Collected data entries
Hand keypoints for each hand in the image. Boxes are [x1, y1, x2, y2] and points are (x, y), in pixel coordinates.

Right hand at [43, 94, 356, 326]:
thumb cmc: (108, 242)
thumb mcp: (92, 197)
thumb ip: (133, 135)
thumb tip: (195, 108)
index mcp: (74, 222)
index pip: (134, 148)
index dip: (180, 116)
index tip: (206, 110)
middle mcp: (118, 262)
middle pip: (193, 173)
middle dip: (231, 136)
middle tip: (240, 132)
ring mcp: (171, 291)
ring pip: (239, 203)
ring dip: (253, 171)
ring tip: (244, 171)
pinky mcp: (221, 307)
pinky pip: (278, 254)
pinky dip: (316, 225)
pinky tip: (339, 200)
* * *
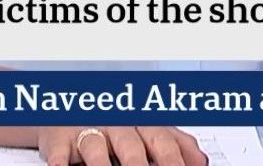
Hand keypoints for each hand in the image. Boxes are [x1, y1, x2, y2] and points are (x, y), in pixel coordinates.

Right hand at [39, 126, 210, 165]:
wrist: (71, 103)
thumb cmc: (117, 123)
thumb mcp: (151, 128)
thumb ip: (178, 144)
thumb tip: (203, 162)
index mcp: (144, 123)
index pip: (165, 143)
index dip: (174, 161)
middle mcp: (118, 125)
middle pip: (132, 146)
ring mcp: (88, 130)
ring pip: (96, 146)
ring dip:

→ **Exercise description**
Copy the records above exactly, beginning at the line that contains "middle mcp: (118, 262)" and stopping after the line that contains "pinky tip: (339, 200)".

→ **Response to the exercise**
middle mcp: (118, 262)
middle pip: (193, 173)
middle dip: (231, 136)
middle tip: (240, 132)
ring mcp: (171, 291)
ring pip: (239, 203)
ring dip: (253, 171)
ring tip: (244, 171)
pinky mcp: (221, 307)
pinky pip: (278, 254)
pinky dip: (316, 225)
pinky tip: (339, 200)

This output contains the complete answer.